Long-Term Incentive Plan

To stimulate the realization of long-term company objectives and goals, Arcadis NV has put in place a Long-Term Incentive Plan.

Long-Term Incentive Plans

To stimulate the realization of long-term Company goals and objectives, Arcadis NV uses Long-Term Incentive Plans (LTIPs). Since 2014, securities under the LTIPs are solely granted in the form of Restricted Share Units (RSUs) and represent an equal number of ordinary shares, subject to meeting the applicable vesting conditions. The RSUs will be converted into ordinary shares on the vesting date, and are delivered as soon as practical thereafter.

RSUs are granted conditionally and depend on achieving/meeting certain conditions during the vesting period.

To prevent dilution, (a portion of) the shares required to meet the obligations from exercising LTIPs can be purchased by the Company (instead of issuing new shares), with due consideration to the Company’s balance sheet, in particular available freely distributable reserves and available cash. Alternatively, shares may be issued, whereby it is intended to limit this to 1% of the number of issued shares.

Arcadis NV 2005 and 2010 Long-Term Incentive Plans

Options and RSUs annually granted under these plans to members of the Executive Board and selected senior executives were conditional and had a vesting period of three years. Vesting was dependent on performance criteria set forth in advance. The granting of such options and RSUs took place each year on or about the second day after the Annual General Meeting of Shareholders, whereby the exercise price for the options matched the closing price of Arcadis NV shares on the day of the grant.

In 2013, the last awards under the 2010 plan were granted.

Arcadis NV 2014 Long-Term Incentive Plan

In 2014, the Supervisory Board approved the continuation of the Arcadis NV 2010 Long-Term Incentive Plan in the form of the Arcadis NV 2014 Long-Term Incentive Plan (“2014 LTIP”).
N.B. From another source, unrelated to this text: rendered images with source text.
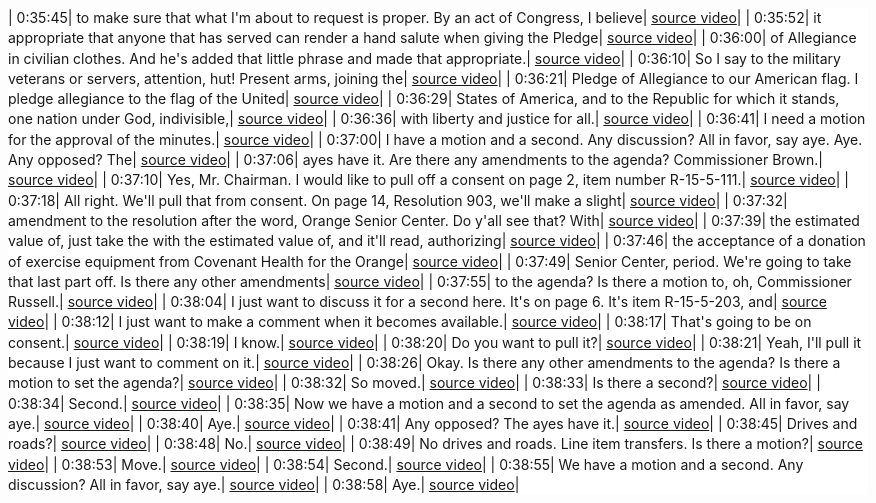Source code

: | 0:35:45| to make sure that what I'm about to request is proper. By an act of Congress, I believe| [source video](https://archive.org/details/CoCom150526?start=2145)|
| 0:35:52| it appropriate that anyone that has served can render a hand salute when giving the Pledge| [source video](https://archive.org/details/CoCom150526?start=2152)|
| 0:36:00| of Allegiance in civilian clothes. And he's added that little phrase and made that appropriate.| [source video](https://archive.org/details/CoCom150526?start=2160)|
| 0:36:10| So I say to the military veterans or servers, attention, hut! Present arms, joining the| [source video](https://archive.org/details/CoCom150526?start=2170)|
| 0:36:21| Pledge of Allegiance to our American flag. I pledge allegiance to the flag of the United| [source video](https://archive.org/details/CoCom150526?start=2181)|
| 0:36:29| States of America, and to the Republic for which it stands, one nation under God, indivisible,| [source video](https://archive.org/details/CoCom150526?start=2189)|
| 0:36:36| with liberty and justice for all.| [source video](https://archive.org/details/CoCom150526?start=2196)|
| 0:36:41| I need a motion for the approval of the minutes.| [source video](https://archive.org/details/CoCom150526?start=2201)|
| 0:37:00| I have a motion and a second. Any discussion? All in favor, say aye. Aye. Any opposed? The| [source video](https://archive.org/details/CoCom150526?start=2220)|
| 0:37:06| ayes have it. Are there any amendments to the agenda? Commissioner Brown.| [source video](https://archive.org/details/CoCom150526?start=2226)|
| 0:37:10| Yes, Mr. Chairman. I would like to pull off a consent on page 2, item number R-15-5-111.| [source video](https://archive.org/details/CoCom150526?start=2230)|
| 0:37:18| All right. We'll pull that from consent. On page 14, Resolution 903, we'll make a slight| [source video](https://archive.org/details/CoCom150526?start=2238)|
| 0:37:32| amendment to the resolution after the word, Orange Senior Center. Do y'all see that? With| [source video](https://archive.org/details/CoCom150526?start=2252)|
| 0:37:39| the estimated value of, just take the with the estimated value of, and it'll read, authorizing| [source video](https://archive.org/details/CoCom150526?start=2259)|
| 0:37:46| the acceptance of a donation of exercise equipment from Covenant Health for the Orange| [source video](https://archive.org/details/CoCom150526?start=2266)|
| 0:37:49| Senior Center, period. We're going to take that last part off. Is there any other amendments| [source video](https://archive.org/details/CoCom150526?start=2269)|
| 0:37:55| to the agenda? Is there a motion to, oh, Commissioner Russell.| [source video](https://archive.org/details/CoCom150526?start=2275)|
| 0:38:04| I just want to discuss it for a second here. It's on page 6. It's item R-15-5-203, and| [source video](https://archive.org/details/CoCom150526?start=2284)|
| 0:38:12| I just want to make a comment when it becomes available.| [source video](https://archive.org/details/CoCom150526?start=2292)|
| 0:38:17| That's going to be on consent.| [source video](https://archive.org/details/CoCom150526?start=2297)|
| 0:38:19| I know.| [source video](https://archive.org/details/CoCom150526?start=2299)|
| 0:38:20| Do you want to pull it?| [source video](https://archive.org/details/CoCom150526?start=2300)|
| 0:38:21| Yeah, I'll pull it because I just want to comment on it.| [source video](https://archive.org/details/CoCom150526?start=2301)|
| 0:38:26| Okay. Is there any other amendments to the agenda? Is there a motion to set the agenda?| [source video](https://archive.org/details/CoCom150526?start=2306)|
| 0:38:32| So moved.| [source video](https://archive.org/details/CoCom150526?start=2312)|
| 0:38:33| Is there a second?| [source video](https://archive.org/details/CoCom150526?start=2313)|
| 0:38:34| Second.| [source video](https://archive.org/details/CoCom150526?start=2314)|
| 0:38:35| Now we have a motion and a second to set the agenda as amended. All in favor, say aye.| [source video](https://archive.org/details/CoCom150526?start=2315)|
| 0:38:40| Aye.| [source video](https://archive.org/details/CoCom150526?start=2320)|
| 0:38:41| Any opposed? The ayes have it.| [source video](https://archive.org/details/CoCom150526?start=2321)|
| 0:38:45| Drives and roads?| [source video](https://archive.org/details/CoCom150526?start=2325)|
| 0:38:48| No.| [source video](https://archive.org/details/CoCom150526?start=2328)|
| 0:38:49| No drives and roads. Line item transfers. Is there a motion?| [source video](https://archive.org/details/CoCom150526?start=2329)|
| 0:38:53| Move.| [source video](https://archive.org/details/CoCom150526?start=2333)|
| 0:38:54| Second.| [source video](https://archive.org/details/CoCom150526?start=2334)|
| 0:38:55| We have a motion and a second. Any discussion? All in favor, say aye.| [source video](https://archive.org/details/CoCom150526?start=2335)|
| 0:38:58| Aye.| [source video](https://archive.org/details/CoCom150526?start=2338)|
The revised Plan was approved by the General Meeting of Shareholders in May 2014.

The 2014 LTIP provided for a maximum of 10,000,000 shares or options to be allocated during a five-year period, all of which could be granted as ‘qualified’ options in accordance with Section 422 of the United States Internal Revenue Code 1986. Such ‘qualified’ options could be granted only to employees of the Company.

Options and shares granted were conditional in nature and depended, amongst others, on attaining a performance measure after three years. The performance measure is Total Shareholder Return (TSR), defined as stock price appreciation plus dividend yield.

Only RSUs have been granted under the 2014 LTIP.

Under this plan each year a three-year cycle began, whereby achievements were measured at the end of the vesting date against a peer group of companies of comparable size and breadth. Arcadis’ position in the peer group determined whether the RSUs granted earlier become unconditional.

Arcadis NV 2019 Long-Term Incentive Plan

In April 2019, the Arcadis NV 2019 Long-Term Incentive Plan was approved by the Annual General Meeting of Shareholders. Based on this plan the Company can grant equity-settled and cash-settled awards to eligible employees. Conditional performance shares granted to Executive Board members must be held for two more years after vesting. The 2019 LTIP provides for a maximum of 5,000,000 shares to be allocated during a five-year period.

Awards granted under the 2019 LTIP are subject to the condition of continued employment of the participant during the vesting period and may be subject to the achievement of performance conditions or other conditions.